Dynamic scene occlusion culling in architectural scenes based on dynamic bounding volume

Abstract

Visibility algorithms have recently regained attention because of the ever increasing size of polygon datasets and more dynamic objects in a scene. Dynamic objects handling makes large polygon datasets impossible to display in real time with conventional approaches. Therefore, occlusion culling techniques are required for output-sensitive rendering. Most scenes are displayed with static objects and only a few use dynamic objects in their visualization. In this thesis, the aim of the research carried out, is to handle dynamic objects efficiently with faster frame rate display. This algorithm is implemented using portal occlusion culling and kD-tree, which is suitable for indoor and architectural scenes.

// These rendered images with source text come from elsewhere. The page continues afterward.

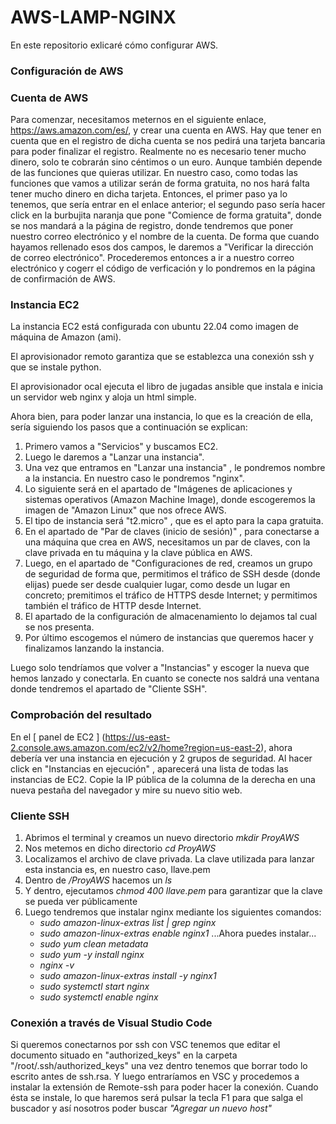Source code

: # AWS-LAMP-NGINX
En este repositorio exlicaré cómo configurar AWS.

### Configuración de AWS

### Cuenta de AWS

Para comenzar, necesitamos meternos en el siguiente enlace, https://aws.amazon.com/es/, y crear una cuenta en AWS. Hay que tener en cuenta que en el registro de dicha cuenta se nos pedirá una tarjeta bancaria para poder finalizar el registro. Realmente no es necesario tener mucho dinero, solo te cobrarán sino céntimos o un euro. Aunque también depende de las funciones que quieras utilizar.
En nuestro caso, como todas las funciones que vamos a utilizar serán de forma gratuita, no nos hará falta tener mucho dinero en dicha tarjeta.
Entonces, el primer paso ya lo tenemos, que sería entrar en el enlace anterior; el segundo paso sería hacer click en la burbujita naranja que pone "Comience de forma gratuita", donde se nos mandará a la página de registro, donde tendremos que poner nuestro correo electrónico y el nombre de la cuenta. De forma que cuando hayamos rellenado esos dos campos, le daremos a "Verificar la dirección de correo electrónico". Procederemos entonces a ir a nuestro correo electrónico y cogerr el código de verficación y lo pondremos en la página de confirmación de AWS.

### Instancia EC2

La instancia EC2 está configurada con ubuntu 22.04 como imagen de máquina de Amazon (ami).

El aprovisionador remoto garantiza que se establezca una conexión ssh y que se instale python.

El aprovisionador ocal ejecuta el libro de jugadas ansible que instala e inicia un servidor web nginx y aloja un html simple.

Ahora bien, para poder lanzar una instancia, lo que es la creación de ella, sería siguiendo los pasos que a continuación se explican:

1. Primero vamos a "Servicios" y buscamos EC2.
2. Luego le daremos a "Lanzar una instancia".
3. Una vez que entramos en "Lanzar una instancia" , le pondremos nombre a la instancia. En nuestro caso le pondremos "nginx".
4. Lo siguiente será en el apartado de "Imágenes de aplicaciones y sistemas operativos (Amazon Machine Image), donde escogeremos la imagen de "Amazon Linux" que nos ofrece AWS.
5. El tipo de instancia será "t2.micro" , que es el apto para la capa gratuita.
6. En el apartado de "Par de claves (inicio de sesión)" , para conectarse a una máquina que crea en AWS, necesitamos un par de claves, con la clave privada en tu máquina y la clave pública en AWS.
7. Luego, en el apartado de "Configuraciones de red, creamos un grupo de seguridad de forma que, permitimos el tráfico de SSH desde (donde elijas) puede ser desde cualquier lugar, como desde un lugar en concreto; premitimos el tráfico de HTTPS desde Internet; y permitimos también el tráfico de HTTP desde Internet.
8. El apartado de la configuración de almacenamiento lo dejamos tal cual se nos presenta.
9. Por último escogemos el número de instancias que queremos hacer y  finalizamos lanzando la instancia.

Luego solo tendríamos que volver a "Instancias" y escoger la nueva que hemos lanzado y conectarla. En cuanto se conecte nos saldrá una ventana donde tendremos el apartado de "Cliente SSH".

### Comprobación del resultado

En el [ panel de EC2 ] (https://us-east-2.console.aws.amazon.com/ec2/v2/home?region=us-east-2), ahora debería ver una instancia en ejecución y 2 grupos de seguridad.
Al hacer click en "Instancias en ejecución" , aparecerá una lista de todas las instancias de EC2.
Copie la IP pública de la columna de la derecha en una nueva pestaña del navegador y mire su nuevo sitio web.

### Cliente SSH

1. Abrimos el terminal y  creamos un nuevo directorio *mkdir ProyAWS* 
2. Nos metemos en dicho directorio *cd ProyAWS*
3. Localizamos el archivo de clave privada. La clave utilizada para lanzar esta instancia es, en nuestro caso, llave.pem
4. Dentro de */ProyAWS* hacemos un *ls*
5. Y dentro, ejecutamos *chmod 400 llave.pem* para garantizar que la clave se pueda ver públicamente
6. Luego tendremos que instalar nginx mediante los siguientes comandos:
    - *sudo amazon-linux-extras list | grep nginx*
    - *sudo amazon-linux-extras enable nginx1*
    ...Ahora puedes instalar...
    - *sudo yum clean metadata*
    - *sudo yum -y install nginx*
    - *nginx -v*
    - *sudo amazon-linux-extras install -y nginx1*
    - *sudo systemctl start nginx*
    - *sudo systemctl enable nginx*
### Conexión a través de Visual Studio Code

Si queremos conectarnos por ssh con VSC tenemos que editar el documento situado en "authorized_keys" en la carpeta "/root/.ssh/authorized_keys" una vez dentro tenemos que borrar todo lo escrito antes de ssh.rsa.
Y luego entraríamos en VSC y procedemos a instalar la extensión de Remote-ssh para poder hacer la conexión. Cuando ésta se instale, lo que haremos será pulsar la tecla F1 para que salga el buscador y así nosotros poder buscar *"Agregar un nuevo host"*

An occlusion culling technique was developed for handling dynamic objects in static scenes using dynamic bounding volume. Dynamic objects are wrapped in bounding volumes and then inserted into spatial hierarchical data structure as a volume to avoid updating the structure of every dynamic object at each frame. Dynamic bounding volumes are created for each occluded dynamic object by using physical constraints of that object and are assigned with a validity period. These bounding volumes and validity periods are later inserted into kD-tree. The dynamic objects are ignored until the bounding volume is visible or the validity period has expired. After numerous tests and analysis have been done, dynamic bounding volume culling shows better performance than portal culling especially when there are many low speed dynamic objects in the scene. Dynamic bounding volume culling proved to be efficient in avoiding enormous calculations of dynamic object’s position thus improves the rendering speed.